Data to use:
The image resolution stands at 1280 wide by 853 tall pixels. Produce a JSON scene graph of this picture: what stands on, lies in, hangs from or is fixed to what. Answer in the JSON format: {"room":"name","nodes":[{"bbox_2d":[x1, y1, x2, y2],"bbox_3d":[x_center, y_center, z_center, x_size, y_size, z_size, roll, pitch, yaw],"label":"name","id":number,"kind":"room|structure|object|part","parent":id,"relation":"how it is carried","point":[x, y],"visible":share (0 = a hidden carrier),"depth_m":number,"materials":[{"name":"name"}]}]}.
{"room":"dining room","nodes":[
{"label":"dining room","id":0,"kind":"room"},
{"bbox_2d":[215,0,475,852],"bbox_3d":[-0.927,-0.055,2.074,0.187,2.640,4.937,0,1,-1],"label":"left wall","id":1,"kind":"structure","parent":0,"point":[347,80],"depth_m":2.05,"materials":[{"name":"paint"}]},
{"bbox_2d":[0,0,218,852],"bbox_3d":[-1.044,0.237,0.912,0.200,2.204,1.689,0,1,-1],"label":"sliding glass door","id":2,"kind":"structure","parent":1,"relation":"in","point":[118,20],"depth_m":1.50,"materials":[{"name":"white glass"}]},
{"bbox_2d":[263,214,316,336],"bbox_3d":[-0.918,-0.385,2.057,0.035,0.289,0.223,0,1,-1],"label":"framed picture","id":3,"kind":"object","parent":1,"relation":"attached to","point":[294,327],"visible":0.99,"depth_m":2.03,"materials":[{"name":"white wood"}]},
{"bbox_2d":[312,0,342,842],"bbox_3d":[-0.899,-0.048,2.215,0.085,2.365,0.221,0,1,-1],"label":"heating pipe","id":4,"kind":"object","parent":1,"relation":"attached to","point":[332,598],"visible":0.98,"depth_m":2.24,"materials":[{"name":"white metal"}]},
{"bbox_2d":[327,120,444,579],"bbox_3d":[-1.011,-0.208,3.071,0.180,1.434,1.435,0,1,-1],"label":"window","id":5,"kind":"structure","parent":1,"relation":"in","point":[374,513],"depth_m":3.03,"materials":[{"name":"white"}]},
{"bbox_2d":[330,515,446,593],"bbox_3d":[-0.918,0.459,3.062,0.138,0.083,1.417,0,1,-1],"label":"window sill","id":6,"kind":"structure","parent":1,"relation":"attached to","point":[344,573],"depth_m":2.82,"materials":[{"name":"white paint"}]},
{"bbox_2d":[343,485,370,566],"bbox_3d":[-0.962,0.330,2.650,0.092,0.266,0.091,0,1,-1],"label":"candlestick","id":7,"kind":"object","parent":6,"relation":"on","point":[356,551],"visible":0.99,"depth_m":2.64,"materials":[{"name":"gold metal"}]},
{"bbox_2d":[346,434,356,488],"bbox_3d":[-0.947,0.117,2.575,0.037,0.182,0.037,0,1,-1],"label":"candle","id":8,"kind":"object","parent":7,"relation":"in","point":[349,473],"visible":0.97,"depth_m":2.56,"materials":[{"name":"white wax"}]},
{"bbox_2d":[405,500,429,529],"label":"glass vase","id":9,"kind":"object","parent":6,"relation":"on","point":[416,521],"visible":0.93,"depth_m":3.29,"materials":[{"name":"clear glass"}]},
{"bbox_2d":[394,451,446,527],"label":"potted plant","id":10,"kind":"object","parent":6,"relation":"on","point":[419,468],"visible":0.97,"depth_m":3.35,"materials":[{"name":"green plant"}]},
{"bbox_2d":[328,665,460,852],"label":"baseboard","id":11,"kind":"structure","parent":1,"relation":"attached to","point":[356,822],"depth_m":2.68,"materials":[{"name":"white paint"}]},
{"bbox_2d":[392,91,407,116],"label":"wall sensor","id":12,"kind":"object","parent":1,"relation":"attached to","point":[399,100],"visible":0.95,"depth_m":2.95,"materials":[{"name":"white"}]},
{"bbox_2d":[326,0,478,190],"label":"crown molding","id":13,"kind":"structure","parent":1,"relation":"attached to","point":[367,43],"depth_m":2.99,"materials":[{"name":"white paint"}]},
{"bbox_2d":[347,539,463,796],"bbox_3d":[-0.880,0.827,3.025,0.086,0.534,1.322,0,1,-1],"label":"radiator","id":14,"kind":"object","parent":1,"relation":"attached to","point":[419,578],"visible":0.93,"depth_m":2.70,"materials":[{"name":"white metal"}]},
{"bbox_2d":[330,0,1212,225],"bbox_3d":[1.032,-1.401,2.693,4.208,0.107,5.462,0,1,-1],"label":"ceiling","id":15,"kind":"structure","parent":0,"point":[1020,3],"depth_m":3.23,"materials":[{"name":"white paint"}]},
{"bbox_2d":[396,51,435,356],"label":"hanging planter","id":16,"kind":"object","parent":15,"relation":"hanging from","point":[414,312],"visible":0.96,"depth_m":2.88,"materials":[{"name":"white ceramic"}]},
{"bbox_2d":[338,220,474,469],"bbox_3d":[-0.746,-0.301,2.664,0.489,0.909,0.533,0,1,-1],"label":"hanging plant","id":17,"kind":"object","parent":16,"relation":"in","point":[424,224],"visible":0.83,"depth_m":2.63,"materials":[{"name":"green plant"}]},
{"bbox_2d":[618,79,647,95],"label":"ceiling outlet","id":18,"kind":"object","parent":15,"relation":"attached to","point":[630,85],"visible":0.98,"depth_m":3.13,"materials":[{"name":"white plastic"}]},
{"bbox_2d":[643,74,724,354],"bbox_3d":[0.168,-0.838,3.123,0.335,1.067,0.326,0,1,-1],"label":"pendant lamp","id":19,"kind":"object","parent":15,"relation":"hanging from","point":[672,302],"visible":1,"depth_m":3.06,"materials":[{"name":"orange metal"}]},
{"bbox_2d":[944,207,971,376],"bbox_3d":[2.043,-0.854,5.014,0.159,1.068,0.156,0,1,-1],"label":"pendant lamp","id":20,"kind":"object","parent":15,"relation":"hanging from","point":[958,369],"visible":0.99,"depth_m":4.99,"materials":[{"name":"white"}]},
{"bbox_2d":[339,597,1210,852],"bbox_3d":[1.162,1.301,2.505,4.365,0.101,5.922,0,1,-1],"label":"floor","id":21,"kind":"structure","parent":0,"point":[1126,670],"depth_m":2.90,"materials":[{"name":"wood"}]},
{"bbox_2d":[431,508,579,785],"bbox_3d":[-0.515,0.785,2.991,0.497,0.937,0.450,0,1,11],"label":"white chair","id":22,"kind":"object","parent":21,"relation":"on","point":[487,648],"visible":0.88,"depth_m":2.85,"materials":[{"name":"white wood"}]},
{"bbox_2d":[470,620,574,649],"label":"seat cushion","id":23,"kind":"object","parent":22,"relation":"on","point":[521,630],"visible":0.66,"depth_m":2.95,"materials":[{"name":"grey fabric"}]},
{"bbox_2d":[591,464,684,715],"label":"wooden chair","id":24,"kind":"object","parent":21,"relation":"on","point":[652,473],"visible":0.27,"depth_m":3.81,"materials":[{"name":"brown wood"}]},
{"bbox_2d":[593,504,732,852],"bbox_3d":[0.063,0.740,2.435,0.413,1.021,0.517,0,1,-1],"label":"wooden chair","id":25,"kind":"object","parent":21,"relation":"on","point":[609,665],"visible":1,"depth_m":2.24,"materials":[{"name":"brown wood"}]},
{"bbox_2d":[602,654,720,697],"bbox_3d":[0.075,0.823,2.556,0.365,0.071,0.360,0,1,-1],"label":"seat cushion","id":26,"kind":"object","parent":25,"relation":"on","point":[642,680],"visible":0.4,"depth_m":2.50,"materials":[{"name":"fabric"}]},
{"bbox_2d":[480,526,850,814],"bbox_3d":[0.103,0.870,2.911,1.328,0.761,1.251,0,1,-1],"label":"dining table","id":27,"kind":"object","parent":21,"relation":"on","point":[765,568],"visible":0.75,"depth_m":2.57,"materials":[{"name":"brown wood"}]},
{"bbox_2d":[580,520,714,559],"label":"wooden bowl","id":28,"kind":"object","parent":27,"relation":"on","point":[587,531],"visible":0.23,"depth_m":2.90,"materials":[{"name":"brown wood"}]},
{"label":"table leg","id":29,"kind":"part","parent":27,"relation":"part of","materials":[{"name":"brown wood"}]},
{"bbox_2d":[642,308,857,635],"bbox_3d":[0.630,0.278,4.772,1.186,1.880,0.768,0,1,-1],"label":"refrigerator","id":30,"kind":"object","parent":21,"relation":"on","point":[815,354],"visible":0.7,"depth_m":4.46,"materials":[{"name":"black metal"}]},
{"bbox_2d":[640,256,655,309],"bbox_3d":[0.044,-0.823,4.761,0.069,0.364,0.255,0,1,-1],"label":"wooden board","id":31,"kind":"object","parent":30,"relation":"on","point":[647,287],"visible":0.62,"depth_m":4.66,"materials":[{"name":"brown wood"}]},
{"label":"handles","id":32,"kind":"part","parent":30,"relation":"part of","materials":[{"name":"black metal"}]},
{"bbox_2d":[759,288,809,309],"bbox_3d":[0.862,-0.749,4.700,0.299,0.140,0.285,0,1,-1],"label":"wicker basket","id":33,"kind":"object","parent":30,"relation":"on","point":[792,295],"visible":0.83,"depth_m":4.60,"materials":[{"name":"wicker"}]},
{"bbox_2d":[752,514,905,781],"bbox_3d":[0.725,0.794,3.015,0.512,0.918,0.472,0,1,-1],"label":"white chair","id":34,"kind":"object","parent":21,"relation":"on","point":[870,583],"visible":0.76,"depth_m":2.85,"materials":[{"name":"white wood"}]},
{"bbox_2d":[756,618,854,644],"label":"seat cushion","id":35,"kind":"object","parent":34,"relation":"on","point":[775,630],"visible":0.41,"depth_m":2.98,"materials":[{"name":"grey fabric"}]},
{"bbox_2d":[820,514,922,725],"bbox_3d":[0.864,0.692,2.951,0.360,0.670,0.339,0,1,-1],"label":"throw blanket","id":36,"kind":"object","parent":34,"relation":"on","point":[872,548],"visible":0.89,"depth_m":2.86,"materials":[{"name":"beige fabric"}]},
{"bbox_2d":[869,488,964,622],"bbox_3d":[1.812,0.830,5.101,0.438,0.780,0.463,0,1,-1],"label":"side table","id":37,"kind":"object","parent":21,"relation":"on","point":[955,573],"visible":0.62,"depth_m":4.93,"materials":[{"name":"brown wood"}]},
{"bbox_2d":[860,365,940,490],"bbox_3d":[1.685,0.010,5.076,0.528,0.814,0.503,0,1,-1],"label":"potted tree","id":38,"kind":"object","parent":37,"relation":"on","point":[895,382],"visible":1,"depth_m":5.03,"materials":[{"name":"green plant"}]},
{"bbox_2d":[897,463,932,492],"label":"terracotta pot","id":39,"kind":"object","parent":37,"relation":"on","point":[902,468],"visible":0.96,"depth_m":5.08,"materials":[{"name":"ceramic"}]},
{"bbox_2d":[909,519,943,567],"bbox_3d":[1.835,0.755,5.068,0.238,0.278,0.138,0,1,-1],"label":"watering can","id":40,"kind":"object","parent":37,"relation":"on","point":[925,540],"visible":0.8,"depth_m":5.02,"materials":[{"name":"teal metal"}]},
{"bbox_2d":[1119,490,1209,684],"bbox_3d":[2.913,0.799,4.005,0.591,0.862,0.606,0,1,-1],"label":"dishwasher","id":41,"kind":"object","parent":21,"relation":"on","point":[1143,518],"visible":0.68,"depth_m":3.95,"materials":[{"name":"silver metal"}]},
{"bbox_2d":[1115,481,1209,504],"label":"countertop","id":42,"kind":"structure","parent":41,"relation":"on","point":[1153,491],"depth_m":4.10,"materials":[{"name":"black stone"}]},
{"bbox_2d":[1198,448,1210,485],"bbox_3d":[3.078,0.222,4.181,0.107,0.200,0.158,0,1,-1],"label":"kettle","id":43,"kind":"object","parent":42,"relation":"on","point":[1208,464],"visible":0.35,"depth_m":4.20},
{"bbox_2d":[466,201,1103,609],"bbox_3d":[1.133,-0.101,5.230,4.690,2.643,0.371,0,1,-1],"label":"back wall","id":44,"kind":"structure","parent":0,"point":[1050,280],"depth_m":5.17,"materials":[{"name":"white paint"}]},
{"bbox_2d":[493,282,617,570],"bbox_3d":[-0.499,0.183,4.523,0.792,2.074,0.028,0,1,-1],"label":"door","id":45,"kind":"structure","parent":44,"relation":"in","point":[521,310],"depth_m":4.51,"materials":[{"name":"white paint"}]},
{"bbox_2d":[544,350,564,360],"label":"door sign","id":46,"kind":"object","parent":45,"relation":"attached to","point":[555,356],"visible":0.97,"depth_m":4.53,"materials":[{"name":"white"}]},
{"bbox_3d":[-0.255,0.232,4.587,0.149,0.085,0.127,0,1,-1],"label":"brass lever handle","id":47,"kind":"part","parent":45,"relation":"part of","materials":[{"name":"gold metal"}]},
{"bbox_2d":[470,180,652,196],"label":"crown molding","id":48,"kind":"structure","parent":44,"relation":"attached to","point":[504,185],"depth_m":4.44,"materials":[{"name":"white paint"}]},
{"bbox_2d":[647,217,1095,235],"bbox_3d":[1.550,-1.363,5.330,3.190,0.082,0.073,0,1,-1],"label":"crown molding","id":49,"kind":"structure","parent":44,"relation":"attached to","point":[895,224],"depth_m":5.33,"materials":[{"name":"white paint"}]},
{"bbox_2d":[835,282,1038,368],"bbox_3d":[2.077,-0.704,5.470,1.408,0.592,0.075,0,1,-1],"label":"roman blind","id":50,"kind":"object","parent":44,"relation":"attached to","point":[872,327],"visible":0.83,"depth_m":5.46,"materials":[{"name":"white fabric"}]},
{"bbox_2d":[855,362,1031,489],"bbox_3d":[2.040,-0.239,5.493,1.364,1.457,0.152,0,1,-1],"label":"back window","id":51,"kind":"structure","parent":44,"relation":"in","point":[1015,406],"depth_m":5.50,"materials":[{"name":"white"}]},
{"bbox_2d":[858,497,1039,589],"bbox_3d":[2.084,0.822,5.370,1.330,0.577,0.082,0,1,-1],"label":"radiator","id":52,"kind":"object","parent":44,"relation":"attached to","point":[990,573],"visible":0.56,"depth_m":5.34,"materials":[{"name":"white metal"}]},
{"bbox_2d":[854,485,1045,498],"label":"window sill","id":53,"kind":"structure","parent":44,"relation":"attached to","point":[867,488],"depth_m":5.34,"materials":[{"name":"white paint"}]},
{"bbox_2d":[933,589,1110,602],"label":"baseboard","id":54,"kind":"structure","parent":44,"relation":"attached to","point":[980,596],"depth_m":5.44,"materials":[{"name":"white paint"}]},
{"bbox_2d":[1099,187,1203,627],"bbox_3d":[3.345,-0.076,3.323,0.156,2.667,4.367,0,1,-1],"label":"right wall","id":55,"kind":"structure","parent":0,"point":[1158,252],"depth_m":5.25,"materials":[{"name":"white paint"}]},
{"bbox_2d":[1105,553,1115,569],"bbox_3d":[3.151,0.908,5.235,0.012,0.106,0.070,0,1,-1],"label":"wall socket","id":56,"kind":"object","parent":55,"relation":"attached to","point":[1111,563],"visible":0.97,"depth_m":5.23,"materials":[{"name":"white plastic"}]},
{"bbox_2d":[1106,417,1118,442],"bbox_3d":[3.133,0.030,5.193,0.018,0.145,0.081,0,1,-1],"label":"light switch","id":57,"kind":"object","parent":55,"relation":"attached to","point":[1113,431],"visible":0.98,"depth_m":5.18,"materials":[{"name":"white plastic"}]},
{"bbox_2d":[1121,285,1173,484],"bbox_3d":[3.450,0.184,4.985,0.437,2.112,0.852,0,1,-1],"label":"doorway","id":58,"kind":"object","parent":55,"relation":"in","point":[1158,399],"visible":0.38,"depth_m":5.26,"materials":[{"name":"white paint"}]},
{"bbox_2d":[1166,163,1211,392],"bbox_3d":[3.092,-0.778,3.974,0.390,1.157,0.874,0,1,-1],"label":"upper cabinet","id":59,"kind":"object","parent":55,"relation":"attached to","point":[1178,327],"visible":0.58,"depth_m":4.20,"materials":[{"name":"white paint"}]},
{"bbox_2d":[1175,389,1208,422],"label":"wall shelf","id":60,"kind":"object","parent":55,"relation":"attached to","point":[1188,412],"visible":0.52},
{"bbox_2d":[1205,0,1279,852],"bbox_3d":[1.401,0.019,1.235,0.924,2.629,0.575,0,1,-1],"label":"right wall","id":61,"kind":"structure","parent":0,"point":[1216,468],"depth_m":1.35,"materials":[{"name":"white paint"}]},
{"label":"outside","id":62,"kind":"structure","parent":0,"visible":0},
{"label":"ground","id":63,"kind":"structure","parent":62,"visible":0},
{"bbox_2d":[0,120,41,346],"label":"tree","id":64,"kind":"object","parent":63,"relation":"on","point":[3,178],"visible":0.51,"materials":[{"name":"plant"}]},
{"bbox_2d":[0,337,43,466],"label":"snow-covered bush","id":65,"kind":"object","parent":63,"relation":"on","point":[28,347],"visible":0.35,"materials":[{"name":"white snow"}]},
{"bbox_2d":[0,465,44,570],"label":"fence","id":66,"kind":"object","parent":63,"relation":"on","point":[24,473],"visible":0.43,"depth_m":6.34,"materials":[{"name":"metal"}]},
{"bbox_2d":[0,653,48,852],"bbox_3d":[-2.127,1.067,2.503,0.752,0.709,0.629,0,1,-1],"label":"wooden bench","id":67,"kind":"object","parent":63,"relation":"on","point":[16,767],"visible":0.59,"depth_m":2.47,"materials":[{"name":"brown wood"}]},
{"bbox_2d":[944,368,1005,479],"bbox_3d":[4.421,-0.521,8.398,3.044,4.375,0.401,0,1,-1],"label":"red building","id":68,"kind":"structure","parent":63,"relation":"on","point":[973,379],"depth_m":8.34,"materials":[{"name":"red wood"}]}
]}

Action item:
For every line of the records above that holds the word "baseboard", count one, and state the total only.

Exercise solution:
2